I note, finally, that the parties have been critical of the candour which they have each displayed in giving their evidence. On the whole it has not been necessary to make particular findings about either of them in this respect. I should record, however, that I have some sympathy for the wife’s submission that the husband took longer than might have been necessary to make obvious concessions, and that it should not have taken until cross examination at final hearing for him to concede many of the points that were ultimately conceded. I have in mind, in particular, the husband’s concession that his 5 December 2017 Financial Statement was inaccurate, his understatement of his superannuation balances, the issue of his equity in the New South Wales property after the property settlement in his first marriage, and the paucity of detail in his 31 May 2019 Financial Statement concerning contributions being made to the household by his new partner.
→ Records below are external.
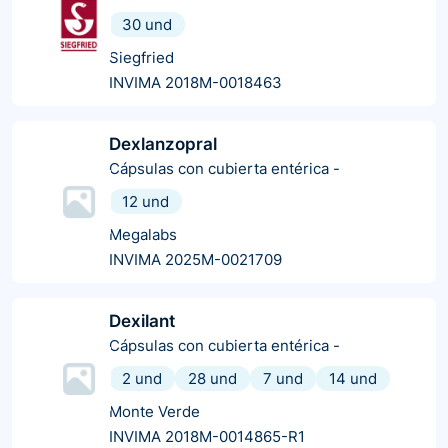
30 und
Siegfried
INVIMA 2018M-0018463
Dexlanzopral
Cápsulas con cubierta entérica
-
12 und
Megalabs
INVIMA 2025M-0021709
Dexilant
Cápsulas con cubierta entérica
-
2 und
28 und
7 und
14 und
Monte Verde
INVIMA 2018M-0014865-R1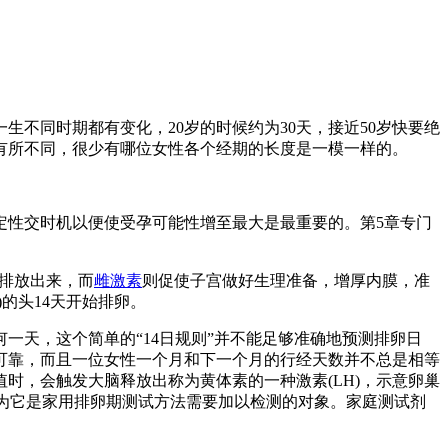
不同时期都有变化，20岁的时候约为30天，接近50岁快要绝
月有所不同，很少有哪位女性各个经期的长度是一模一样的。
定性交时机以便使受孕可能性增至最大是最重要的。第5章专门
中排放出来，而
雌激素
则促使子宫做好生理准备，增厚内膜，准
的头14天开始排卵。
何一天，这个简单的“14日规则”并不能足够准确地预测排卵日
可靠，而且一位女性一个月和下一个月的行经天数并不总是相等
时，会触发大脑释放出称为黄体素的一种激素(LH)，示意卵巢
因为它是家用排卵期测试方法需要加以检测的对象。家庭测试剂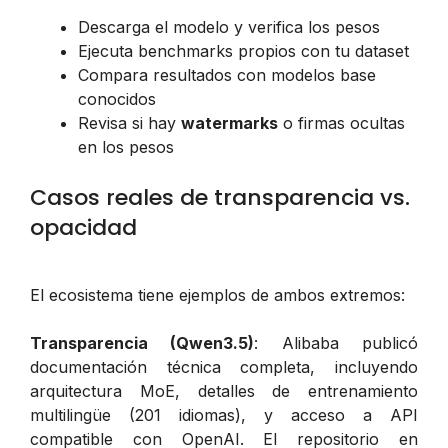
Descarga el modelo y verifica los pesos
Ejecuta benchmarks propios con tu dataset
Compara resultados con modelos base
conocidos
Revisa si hay
watermarks
o firmas ocultas
en los pesos
Casos reales de transparencia vs.
opacidad
El ecosistema tiene ejemplos de ambos extremos:
Transparencia (Qwen3.5)
: Alibaba publicó
documentación técnica completa, incluyendo
arquitectura MoE, detalles de entrenamiento
multilingüe (201 idiomas), y acceso a API
compatible con OpenAI. El repositorio en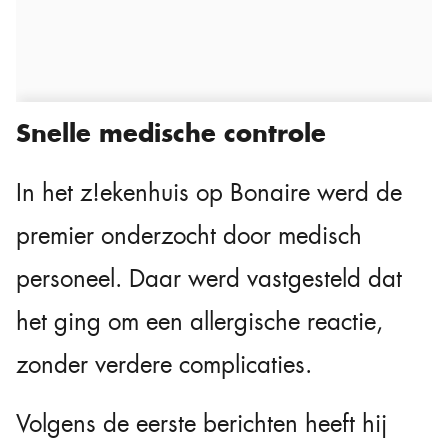
Snelle medische controle
In het z!ekenhuis op Bonaire werd de
premier onderzocht door medisch
personeel. Daar werd vastgesteld dat
het ging om een allergische reactie,
zonder verdere complicaties.
Volgens de eerste berichten heeft hij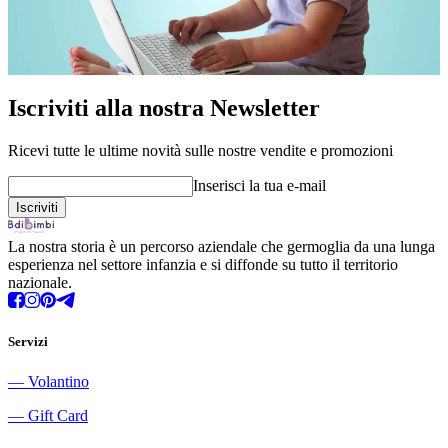
Iscriviti alla nostra Newsletter
Ricevi tutte le ultime novità sulle nostre vendite e promozioni
Inserisci la tua e-mail
La nostra storia è un percorso aziendale che germoglia da una lunga
esperienza nel settore infanzia e si diffonde su tutto il territorio
nazionale.
Servizi
―
Volantino
―
Gift Card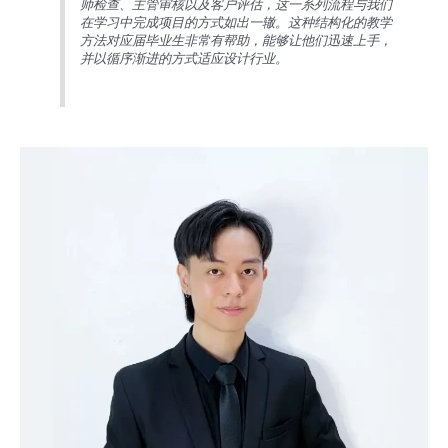
师检查、主管审核以及客户评估，这一系列流程与我们
在学习中完成项目的方式如出一辙。这种结构化的教学
方法对应届毕业生非常有帮助，能够让他们迅速上手，
并以循序渐进的方式适应设计行业。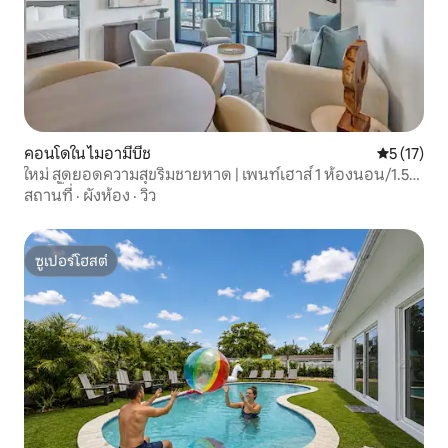
คอนโดใน ไมอามีบีช
คะแนนเฉลี่ย
5 (17)
ใหม่ สุดยอดความสุขริมชายหาด | เพนท์เฮาส์ 1 ห้องนอน/1.5
ห้องน้ำ
สถานที่
·
ผังห้อง
·
วิว
ซูเปอร์โฮสต์
ซูเปอร์โฮสต์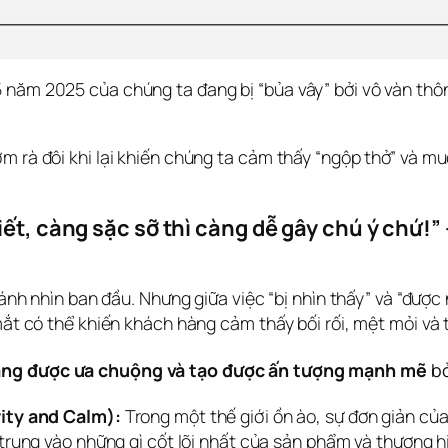
 năm 2025 của chúng ta đang bị “bủa vây” bởi vô vàn thôn
rà đôi khi lại khiến chúng ta cảm thấy “ngộp thở” và muốn 
ết, càng sặc sỡ thì càng dễ gây chú ý chứ!” 
c ánh nhìn ban đầu. Nhưng giữa việc “bị nhìn thấy” và “đượ
mắt có thể khiến khách hàng cảm thấy bối rối, mệt mỏi và th
càng được ưa chuộng và tạo được ấn tượng mạnh mẽ
 bở
rity and Calm):
Trong một thế giới ồn ào, sự đơn giản của
trung vào những gì cốt lõi nhất của sản phẩm và thương h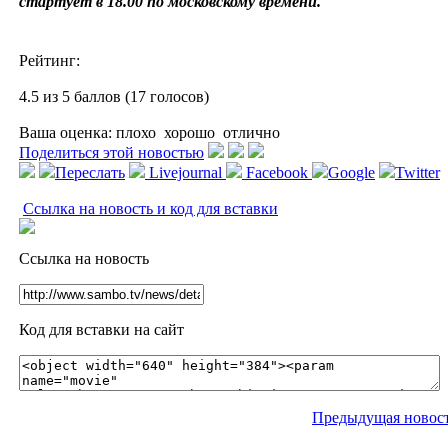
стартует в 18.00 по московскому времени.
Рейтинг:
4.5 из 5 баллов (17 голосов)
Ваша оценка:
плохо
хорошо
отлично
Поделиться этой новостью
Переслать
Livejournal
Facebook
Google
Twitter
Ссылка на новость и код для вставки
Ссылка на новость
Код для вставки на сайт
Предыдущая новос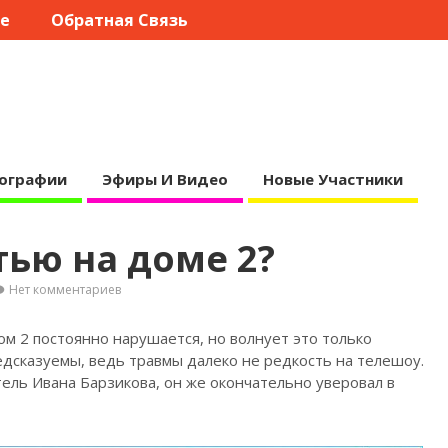
те
Обратная Связь
ографии
Эфиры И Видео
Новые Участники
тью на доме 2?
Нет комментариев
м 2 постоянно нарушается, но волнует это только
едсказуемы,
ведь травмы далеко не редкость на телешоу.
ель Ивана Барзикова, он же окончательно уверовал в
There is substance to the wife’s submission that the property aspects of this litigation were unnecessarily prolonged as a result of the husband’s attitude. Ultimately the husband’s failure to be forthcoming, primarily in relation to the contributions able to be made by his new partner, have supported the wife’s application for a payment of spousal maintenance on a capitalised basis.
Conclusion
There will be orders that the husband shall pay the wife $437,145, together with the sum of $36,000 by way of capitalised spousal maintenance. There will also need to be orders dealing with the ancillary division of the parties assets and liabilities, certain outstanding chattels, and the equalisation of their superannuation. However as I have indicated at the outset, the significantly different forms of the parties’ proposed minutes of orders require reconciliation, and it is desirable for the parties to have the opportunity to do this on an agreed basis. I will therefore direct that the parties submit an agreed minute of orders within seven (7) days giving effect to the division of the assets of the relationship and the payment of capitalised spousal maintenance, together with the matters able to be agreed. In the interests of a speedy resolution of outstanding matters there will be provided with these reasons a draft minute of orders which may reflect an appropriate reconciliation of the competing drafts provided by the parties. The matter will be fixed for mention within the next week if there remain outstanding issues between the parties.
I certify that the preceding one hundred and four (104) paragraphs are a true copy of the reasons for judgment of the Honourable Justice McEvoy delivered on 1 June 2020.